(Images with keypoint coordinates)
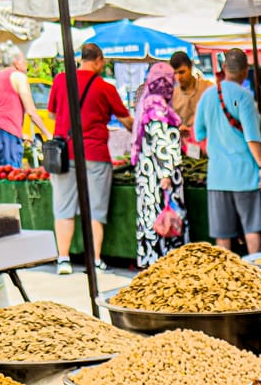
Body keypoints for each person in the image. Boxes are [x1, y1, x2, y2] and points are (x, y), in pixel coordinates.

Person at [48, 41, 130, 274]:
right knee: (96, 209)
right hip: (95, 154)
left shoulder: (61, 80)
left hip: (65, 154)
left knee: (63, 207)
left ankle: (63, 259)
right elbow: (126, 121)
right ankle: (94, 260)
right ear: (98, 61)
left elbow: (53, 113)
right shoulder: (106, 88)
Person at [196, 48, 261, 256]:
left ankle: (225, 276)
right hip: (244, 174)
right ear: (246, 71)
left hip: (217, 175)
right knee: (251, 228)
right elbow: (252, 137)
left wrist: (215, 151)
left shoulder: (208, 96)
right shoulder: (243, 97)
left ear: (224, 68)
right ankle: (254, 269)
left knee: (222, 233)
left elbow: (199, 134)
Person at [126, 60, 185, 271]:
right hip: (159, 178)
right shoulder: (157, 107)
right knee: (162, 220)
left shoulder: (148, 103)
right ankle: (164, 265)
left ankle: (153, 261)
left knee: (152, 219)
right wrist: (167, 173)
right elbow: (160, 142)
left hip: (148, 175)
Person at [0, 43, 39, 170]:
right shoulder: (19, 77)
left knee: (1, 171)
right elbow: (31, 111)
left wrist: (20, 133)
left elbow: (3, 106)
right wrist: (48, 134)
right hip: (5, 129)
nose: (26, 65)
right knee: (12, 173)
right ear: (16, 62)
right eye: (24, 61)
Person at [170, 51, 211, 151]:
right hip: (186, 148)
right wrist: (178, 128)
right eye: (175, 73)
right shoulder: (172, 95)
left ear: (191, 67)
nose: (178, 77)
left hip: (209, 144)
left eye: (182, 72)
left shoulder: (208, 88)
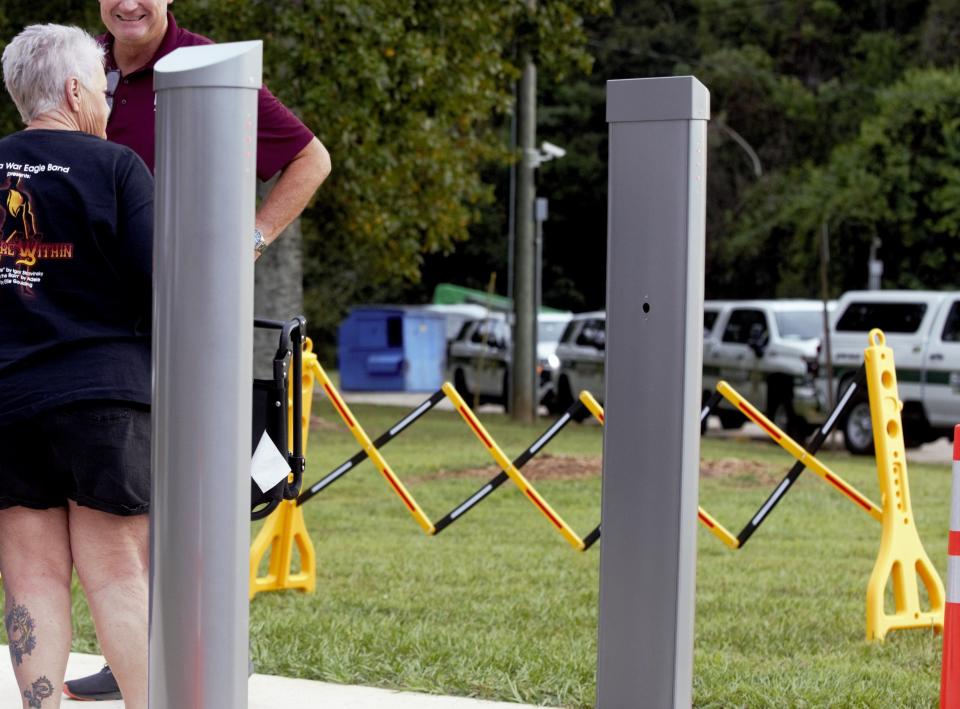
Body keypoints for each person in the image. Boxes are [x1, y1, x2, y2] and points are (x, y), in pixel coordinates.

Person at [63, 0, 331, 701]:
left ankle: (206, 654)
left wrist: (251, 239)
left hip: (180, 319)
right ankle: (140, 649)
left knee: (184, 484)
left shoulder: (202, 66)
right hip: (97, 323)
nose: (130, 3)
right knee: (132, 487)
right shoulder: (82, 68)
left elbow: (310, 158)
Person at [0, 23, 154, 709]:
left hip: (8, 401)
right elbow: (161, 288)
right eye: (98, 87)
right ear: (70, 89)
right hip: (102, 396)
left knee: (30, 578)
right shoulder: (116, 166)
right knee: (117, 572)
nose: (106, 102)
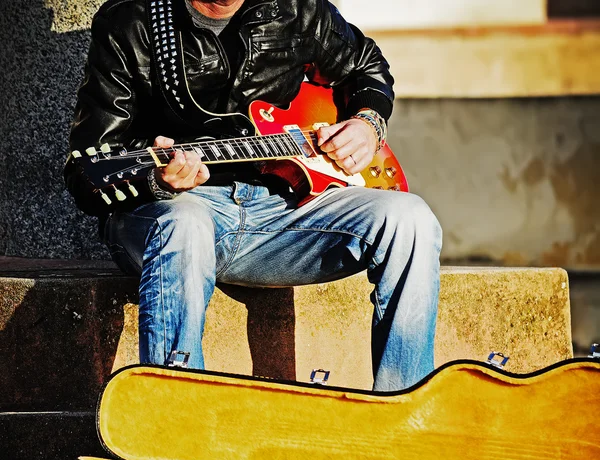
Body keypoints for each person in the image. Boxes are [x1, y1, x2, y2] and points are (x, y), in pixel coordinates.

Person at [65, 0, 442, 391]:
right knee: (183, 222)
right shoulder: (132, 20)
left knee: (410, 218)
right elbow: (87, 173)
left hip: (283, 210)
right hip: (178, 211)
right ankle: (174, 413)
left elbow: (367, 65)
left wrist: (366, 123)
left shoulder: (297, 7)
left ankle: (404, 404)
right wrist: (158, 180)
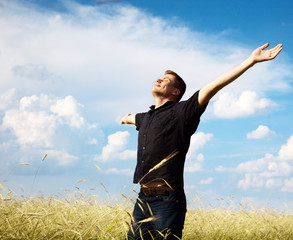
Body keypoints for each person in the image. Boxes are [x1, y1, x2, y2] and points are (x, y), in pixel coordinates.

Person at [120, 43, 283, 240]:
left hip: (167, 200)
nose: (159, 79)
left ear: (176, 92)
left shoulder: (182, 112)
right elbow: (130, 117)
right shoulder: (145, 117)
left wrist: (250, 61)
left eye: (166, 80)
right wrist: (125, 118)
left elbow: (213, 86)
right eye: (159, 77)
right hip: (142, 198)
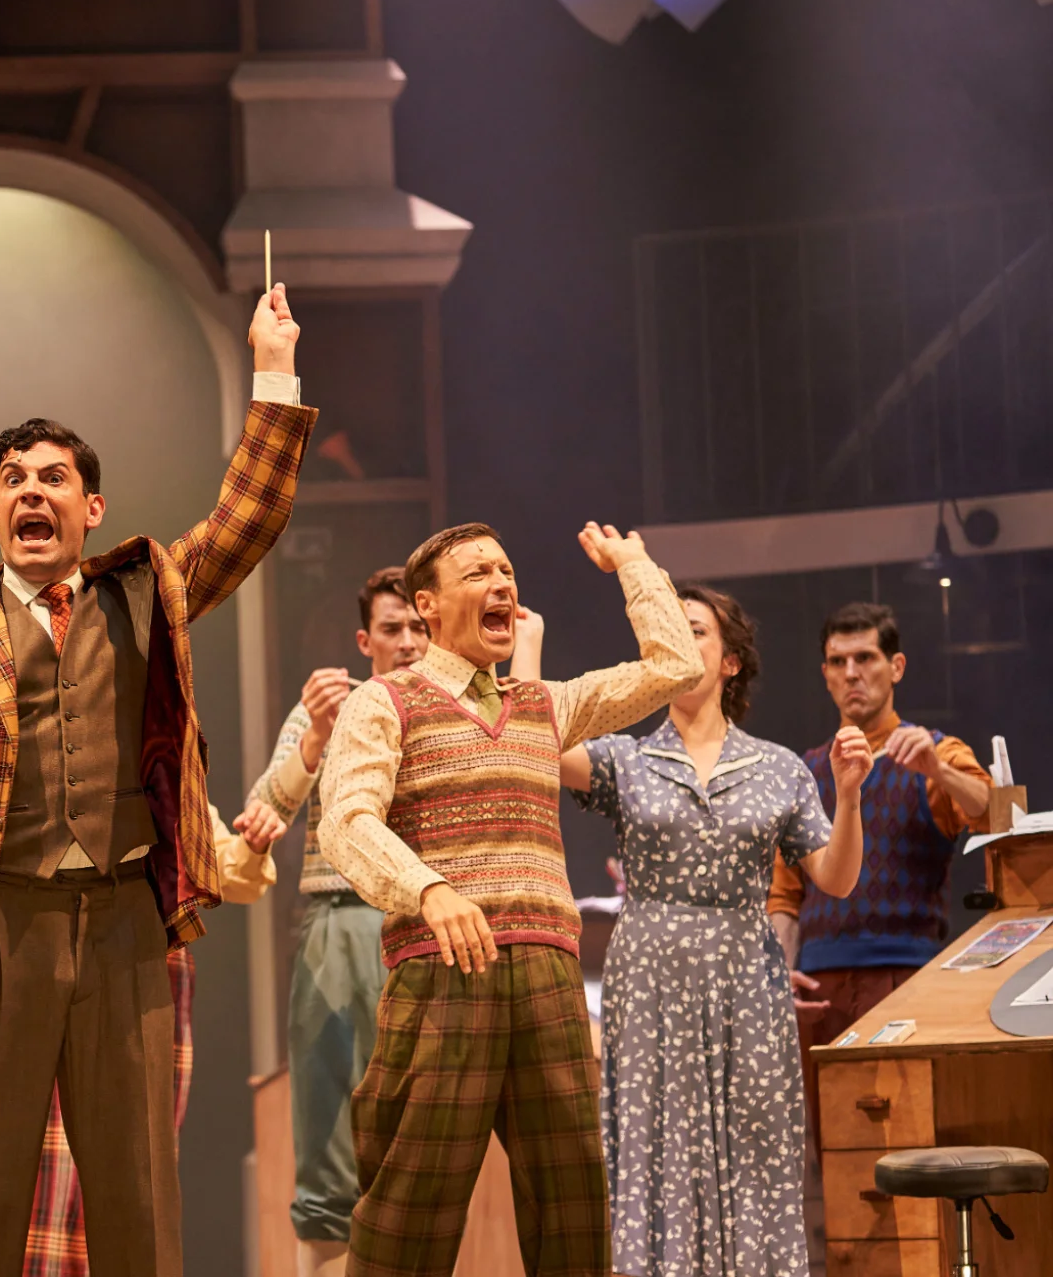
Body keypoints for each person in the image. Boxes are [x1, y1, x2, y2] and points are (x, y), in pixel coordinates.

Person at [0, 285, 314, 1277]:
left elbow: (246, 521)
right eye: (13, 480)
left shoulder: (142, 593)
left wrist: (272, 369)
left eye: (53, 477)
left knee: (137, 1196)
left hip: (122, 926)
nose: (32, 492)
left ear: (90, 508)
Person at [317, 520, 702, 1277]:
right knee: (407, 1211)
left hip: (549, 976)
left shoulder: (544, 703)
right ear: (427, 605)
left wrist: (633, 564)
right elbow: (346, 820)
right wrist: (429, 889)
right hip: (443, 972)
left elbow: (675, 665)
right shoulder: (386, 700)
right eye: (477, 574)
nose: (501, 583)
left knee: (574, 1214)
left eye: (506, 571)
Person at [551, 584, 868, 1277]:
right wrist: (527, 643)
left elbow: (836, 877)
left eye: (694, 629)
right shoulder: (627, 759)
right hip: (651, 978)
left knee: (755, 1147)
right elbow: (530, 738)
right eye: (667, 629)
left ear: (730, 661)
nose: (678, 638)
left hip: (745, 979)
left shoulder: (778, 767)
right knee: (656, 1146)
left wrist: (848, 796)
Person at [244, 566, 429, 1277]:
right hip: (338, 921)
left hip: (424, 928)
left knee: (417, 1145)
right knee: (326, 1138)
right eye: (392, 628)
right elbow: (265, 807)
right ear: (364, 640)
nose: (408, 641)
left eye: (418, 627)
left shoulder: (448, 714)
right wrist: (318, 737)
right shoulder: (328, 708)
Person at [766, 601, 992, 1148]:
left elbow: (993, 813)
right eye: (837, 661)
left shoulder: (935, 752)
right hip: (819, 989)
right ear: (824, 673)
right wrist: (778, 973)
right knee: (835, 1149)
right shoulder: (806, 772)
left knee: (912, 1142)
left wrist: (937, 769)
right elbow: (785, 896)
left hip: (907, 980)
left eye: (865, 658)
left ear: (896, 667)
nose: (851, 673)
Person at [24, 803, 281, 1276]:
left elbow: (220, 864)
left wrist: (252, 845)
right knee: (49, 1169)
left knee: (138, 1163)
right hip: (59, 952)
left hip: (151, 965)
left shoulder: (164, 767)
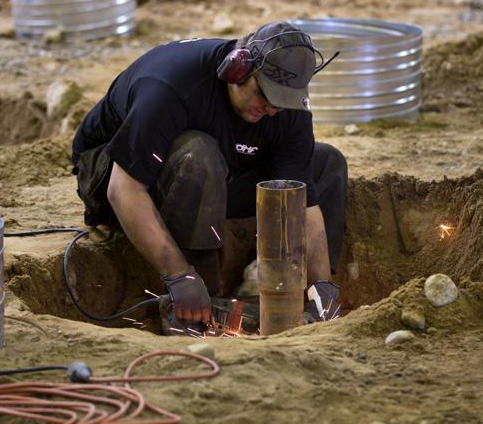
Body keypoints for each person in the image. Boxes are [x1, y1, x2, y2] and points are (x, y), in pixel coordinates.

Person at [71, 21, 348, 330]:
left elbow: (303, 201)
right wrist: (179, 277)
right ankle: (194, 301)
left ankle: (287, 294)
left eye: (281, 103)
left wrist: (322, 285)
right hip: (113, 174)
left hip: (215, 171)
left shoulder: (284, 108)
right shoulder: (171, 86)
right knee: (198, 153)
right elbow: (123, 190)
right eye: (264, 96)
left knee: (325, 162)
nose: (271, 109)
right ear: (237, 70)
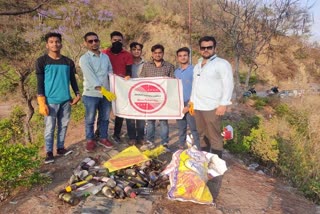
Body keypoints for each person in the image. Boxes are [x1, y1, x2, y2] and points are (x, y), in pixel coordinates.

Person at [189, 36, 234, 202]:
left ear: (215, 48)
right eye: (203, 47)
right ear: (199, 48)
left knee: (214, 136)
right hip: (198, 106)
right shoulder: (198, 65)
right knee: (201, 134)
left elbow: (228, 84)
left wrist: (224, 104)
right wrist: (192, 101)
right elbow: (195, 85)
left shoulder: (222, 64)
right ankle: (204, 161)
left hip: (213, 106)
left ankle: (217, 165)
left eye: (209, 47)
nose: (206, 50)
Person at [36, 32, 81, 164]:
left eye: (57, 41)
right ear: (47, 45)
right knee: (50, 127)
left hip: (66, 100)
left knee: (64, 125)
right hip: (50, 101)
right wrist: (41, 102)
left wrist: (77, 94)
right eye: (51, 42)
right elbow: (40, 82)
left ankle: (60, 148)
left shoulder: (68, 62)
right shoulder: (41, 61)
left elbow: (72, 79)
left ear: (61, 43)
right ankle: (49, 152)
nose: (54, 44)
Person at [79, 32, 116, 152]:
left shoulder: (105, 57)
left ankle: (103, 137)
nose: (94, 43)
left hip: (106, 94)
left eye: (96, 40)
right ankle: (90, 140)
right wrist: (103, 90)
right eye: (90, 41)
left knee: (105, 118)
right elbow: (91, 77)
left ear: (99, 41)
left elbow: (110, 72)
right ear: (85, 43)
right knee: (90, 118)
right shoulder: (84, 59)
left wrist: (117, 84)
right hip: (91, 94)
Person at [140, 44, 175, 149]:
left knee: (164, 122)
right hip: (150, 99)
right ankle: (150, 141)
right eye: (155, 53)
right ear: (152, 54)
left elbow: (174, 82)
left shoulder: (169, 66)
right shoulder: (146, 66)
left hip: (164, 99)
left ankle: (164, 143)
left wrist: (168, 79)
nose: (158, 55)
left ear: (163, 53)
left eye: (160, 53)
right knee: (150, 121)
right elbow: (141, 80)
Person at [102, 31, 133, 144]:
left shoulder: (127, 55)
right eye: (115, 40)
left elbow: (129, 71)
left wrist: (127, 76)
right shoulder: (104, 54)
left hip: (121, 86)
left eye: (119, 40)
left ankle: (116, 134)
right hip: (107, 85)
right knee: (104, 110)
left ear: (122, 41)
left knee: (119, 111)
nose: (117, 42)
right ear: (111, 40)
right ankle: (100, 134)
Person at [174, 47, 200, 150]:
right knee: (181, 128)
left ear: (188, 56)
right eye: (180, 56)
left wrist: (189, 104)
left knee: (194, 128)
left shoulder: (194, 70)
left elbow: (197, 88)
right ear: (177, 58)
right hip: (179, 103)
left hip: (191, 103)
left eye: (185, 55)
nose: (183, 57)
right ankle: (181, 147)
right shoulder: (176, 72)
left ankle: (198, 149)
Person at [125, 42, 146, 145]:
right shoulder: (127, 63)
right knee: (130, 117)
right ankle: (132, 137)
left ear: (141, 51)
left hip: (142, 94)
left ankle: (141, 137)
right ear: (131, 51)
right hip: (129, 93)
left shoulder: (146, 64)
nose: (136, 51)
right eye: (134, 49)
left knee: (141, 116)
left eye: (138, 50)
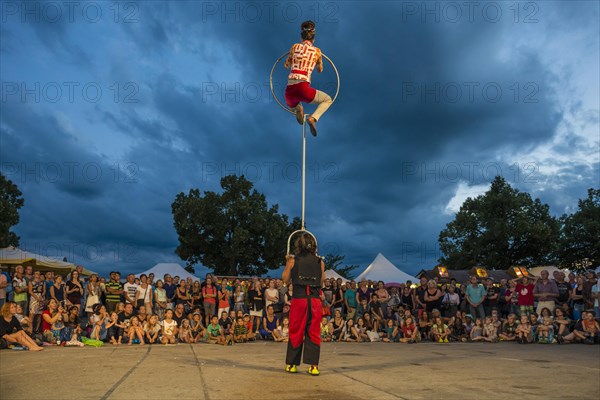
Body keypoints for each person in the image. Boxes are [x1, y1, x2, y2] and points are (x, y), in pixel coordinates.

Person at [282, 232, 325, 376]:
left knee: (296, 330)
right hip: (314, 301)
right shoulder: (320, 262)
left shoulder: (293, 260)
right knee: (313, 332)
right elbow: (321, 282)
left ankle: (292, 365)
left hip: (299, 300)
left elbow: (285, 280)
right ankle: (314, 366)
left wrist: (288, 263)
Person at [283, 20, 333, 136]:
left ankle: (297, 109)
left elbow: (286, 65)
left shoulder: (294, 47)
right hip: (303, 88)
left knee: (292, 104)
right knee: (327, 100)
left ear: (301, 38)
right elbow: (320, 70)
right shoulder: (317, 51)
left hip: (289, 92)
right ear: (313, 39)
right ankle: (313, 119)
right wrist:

### [Prompt]
Using the data above, retype exactly and only the lines from the one containing "right elbow: (346, 820)" up to and including the one containing "right ankle: (194, 301)", with no pictures carried over.

### [Response to the task]
right elbow: (346, 820)
right wrist: (429, 889)
right hip: (443, 972)
left elbow: (675, 665)
right shoulder: (386, 700)
right eye: (477, 574)
nose: (501, 583)
left knee: (574, 1214)
left eye: (506, 571)
Person at [551, 584, 868, 1277]:
right wrist: (527, 643)
left elbow: (836, 877)
left eye: (694, 629)
right shoulder: (627, 759)
right hip: (651, 978)
left knee: (755, 1147)
right elbow: (530, 738)
right eye: (667, 629)
left ear: (730, 661)
nose: (678, 638)
left hip: (745, 979)
left shoulder: (778, 767)
right knee: (656, 1146)
left wrist: (848, 796)
Person at [244, 566, 429, 1277]:
right hip: (338, 921)
left hip: (424, 928)
left knee: (417, 1145)
right knee: (326, 1138)
right eye: (392, 628)
right elbow: (265, 807)
right ear: (364, 640)
nose: (408, 641)
left eye: (418, 627)
left shoulder: (448, 714)
right wrist: (318, 737)
right shoulder: (328, 708)
Person at [766, 601, 992, 1148]:
left elbow: (993, 813)
right eye: (837, 661)
left shoulder: (935, 752)
right hip: (819, 989)
right ear: (824, 673)
right wrist: (778, 973)
right knee: (835, 1149)
right shoulder: (806, 772)
left knee: (912, 1142)
left wrist: (937, 769)
right elbow: (785, 896)
left hip: (907, 980)
left eye: (865, 658)
left ear: (896, 667)
nose: (851, 673)
Person at [24, 803, 281, 1276]:
left elbow: (220, 864)
left wrist: (252, 845)
right knee: (49, 1169)
left knee: (138, 1163)
right hip: (59, 952)
left hip: (151, 965)
left shoulder: (164, 767)
Body keypoints for each person in the image. Boxes are [x1, y1, x2, y2] and points are (x, y), in pixel coordinates.

Person at [71, 21, 348, 330]:
left elbow: (303, 201)
right wrist: (179, 277)
right ankle: (194, 301)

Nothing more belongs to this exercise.